Edit generative questions
Conversational product filtering encourages a human-in-the-loop interaction with the generative AI questions by allowing retailers to preliminarily edit, overwrite, or deselect AI-generated questions according to their preferences, based on the uploaded catalog. Questions can be edited or disabled individually or in bulk in the Search for commerce console or the API in order to tailor the questions they want to appear in the search.
User interaction with filters
This section describes how to configure conversational product filtering. Replacing static, hard-coded filter elements with dynamic conversational filtering to free up screen space for more targeted products is recommended. All applied filters, regardless of their origin, should globally update the product grid.
Subsequent conversational questions should intelligently adapt to the complete set of applied filters, offering both multiple-choice and free-text input options.
Unified global filters
Shoppers can interact with both conversational filters and any remaining classic filter elements. Your frontend implementation must be able to handle this scenario.
- Global application: When a user makes a selection from any filter element on the page, whether it is a conversational product filter or classic filter element, the product grid must update to show results with all global filters applied.

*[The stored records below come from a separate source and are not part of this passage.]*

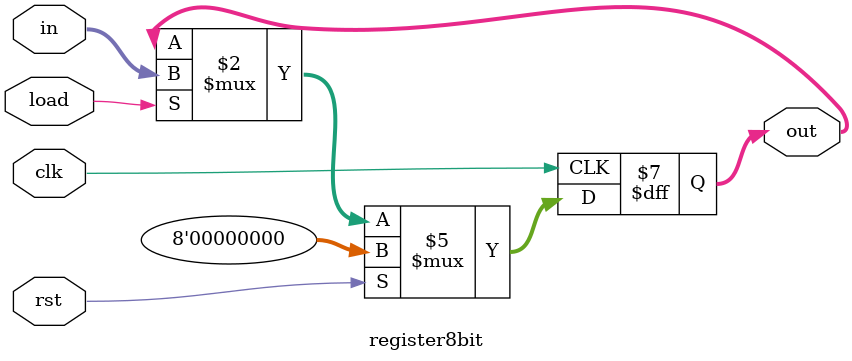
<source format=v>
module register8bit(clk,rst,load,in,out);
input clk,rst,load;
input [7:0]in;
output reg [7:0]out;
always @(posedge clk)
begin
if (rst)
out <= 0;
else if (load)
out <= in;
end
endmodule

</source>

- Intelligent follow-up: The next conversational question the user sees should be relevant based on the complete set of applied filters applies, regardless of which element the user selects. For example, if a shopper selects a
color
filter from the conversational element and asize
filter from the classic filter element, the subsequent conversational question should not ask the shopper what size they want.
Filter types
Conversational product filtering enables the option to use both multiple choice selections and free text user input.
Multiple choice
Vertex AI Search for commerce can present up to 20 multiple-choice options, based on the value names in the product catalog. Options appear in a sorted list of the most relevant choices. As previously noted, for long options (such as long brand names), ensure users can side-scroll rather than wrap to new lines, to maintain vertical compactness.
Free text input
The product filtering feature supports free text input, allowing shoppers to enter their own answer if the option they are looking for isn't listed. While this option exists, more customers opt for multiple choice selections.
If you implement free text, consider a button that says Type your own which, when clicked, reveals a visual display for a text input window directly on the page, or opens a separate dialog window for text input.

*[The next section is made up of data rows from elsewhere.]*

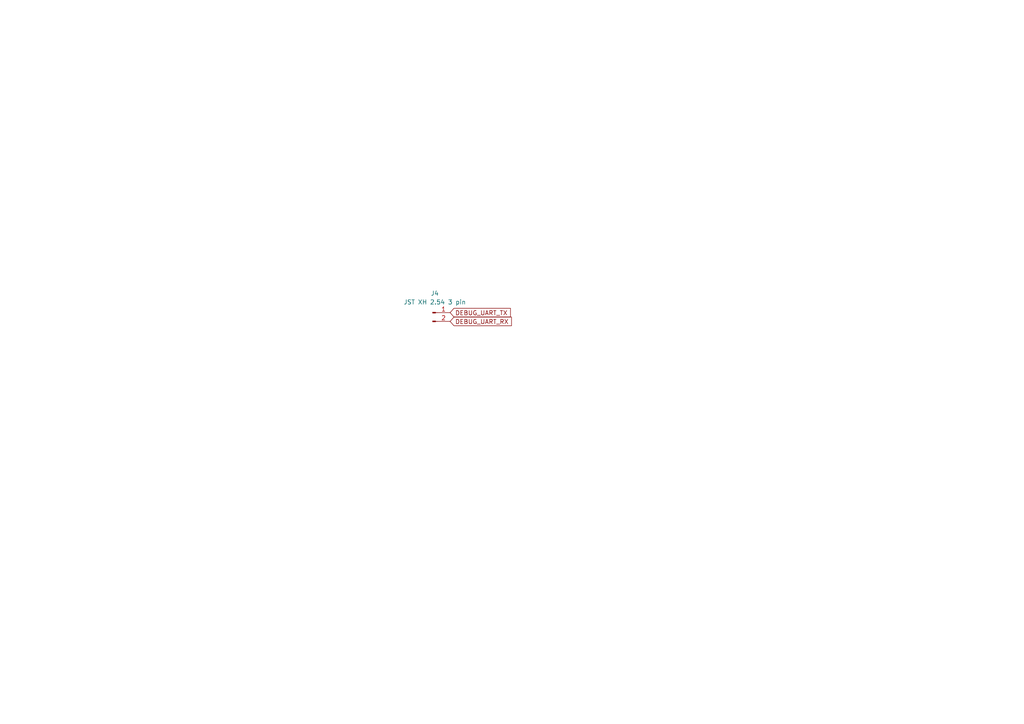
<source format=kicad_sch>
(kicad_sch
	(version 20231120)
	(generator "eeschema")
	(generator_version "8.0")
	(uuid "571de997-fdbc-48d6-907b-d5eb6efbd3a4")
	(paper "A4")
	
	(global_label "DEBUG_UART_RX"
		(shape input)
		(at 130.556 93.218 0)
		(fields_autoplaced yes)
		(effects
			(font
				(size 1.27 1.27)
			)
			(justify left)
		)
		(uuid "8a232e13-9f68-4ce4-bef1-b43d06150cdd")
		(property "Intersheetrefs" "${INTERSHEET_REFS}"
			(at 148.9021 93.218 0)
			(effects
				(font
					(size 1.27 1.27)
				)
				(justify left)
				(hide yes)
			)
		)
	)
	(global_label "DEBUG_UART_TX"
		(shape input)
		(at 130.556 90.678 0)
		(fields_autoplaced yes)
		(effects
			(font
				(size 1.27 1.27)
			)
			(justify left)
		)
		(uuid "dfd7a177-5d8a-4dba-8282-6e0df4f86aac")
		(property "Intersheetrefs" "${INTERSHEET_REFS}"
			(at 148.5997 90.678 0)
			(effects
				(font
					(size 1.27 1.27)
				)
				(justify left)
				(hide yes)
			)
		)
	)
	(symbol
		(lib_id "Connector:Conn_01x02_Pin")
		(at 125.476 90.678 0)
		(unit 1)
		(exclude_from_sim no)
		(in_bom yes)
		(on_board yes)
		(dnp no)
		(fields_autoplaced yes)
		(uuid "3e561b56-87bb-45b4-adc7-ba08cd85fd28")
		(property "Reference" "J4"
			(at 126.111 85.09 0)
			(effects
				(font
					(size 1.27 1.27)
				)
			)
		)
		(property "Value" "JST XH 2.54 3 pin"
			(at 126.111 87.63 0)
			(effects
				(font
					(size 1.27 1.27)
				)
			)
		)
		(property "Footprint" "Connector_JST:JST_EH_S2B-EH_1x02_P2.50mm_Horizontal"
			(at 125.476 90.678 0)
			(effects
				(font
					(size 1.27 1.27)
				)
				(hide yes)
			)
		)
		(property "Datasheet" "~"
			(at 125.476 90.678 0)
			(effects
				(font
					(size 1.27 1.27)
				)
				(hide yes)
			)
		)
		(property "Description" "Generic connector, single row, 01x02, script generated"
			(at 125.476 90.678 0)
			(effects
				(font
					(size 1.27 1.27)
				)
				(hide yes)
			)
		)
		(pin "2"
			(uuid "e6f8f0ce-1488-45f3-ac4c-531cc8b465b7")
		)
		(pin "1"
			(uuid "dc27f396-0280-46b2-b4cb-1376d07a2627")
		)
		(instances
			(project "nixie_alarm_main_board"
				(path "/a0d555d7-39a0-4a98-b831-70d97d0aa5a1/1fdd9e0c-5909-450c-9e00-c17b847bc6ac"
					(reference "J4")
					(unit 1)
				)
			)
		)
	)
)
</source>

Replace hard-coded elements
Many commerce search site developers have prebuilt, manual category filter components in their web interface intended for top revenue-generating queries. These are typically time-consuming to produce, expensive, and not very dynamic.
Figure 2. Example of hard-coded element display.
- Recommendation: The core idea behind conversational filtering is to enable you to quickly deploy dynamic experiences like these across all you products, not just for the few top queries that the visual elements were designed for. Therefore, identify and remove elements that conversational filtering is designed to replace. Avoid having two competing sets of filter elements that perform similar functions. This frees up space on the screen to be able to show more targeted products.
Data ingestion and quality
The Vertex AI model's intelligence is built on user interaction data. The onboarding process uses a two-phased approach to data ingestion.
Phase 1: Initial start with historical events
To begin, the model can be trained on historical event data. This data is initially ingested into the Google environment, allowing the model to be effective even on new projects with no live interaction data.
Phase 2: Transition to live query data
After the capability is live and collecting data, Vertex AI uses the live query data stream to refine the serving model. The live query data is generally of higher quality than historically captured event data as historical events can sometimes be missing key information. This makes live query data more effective for ongoing optimization.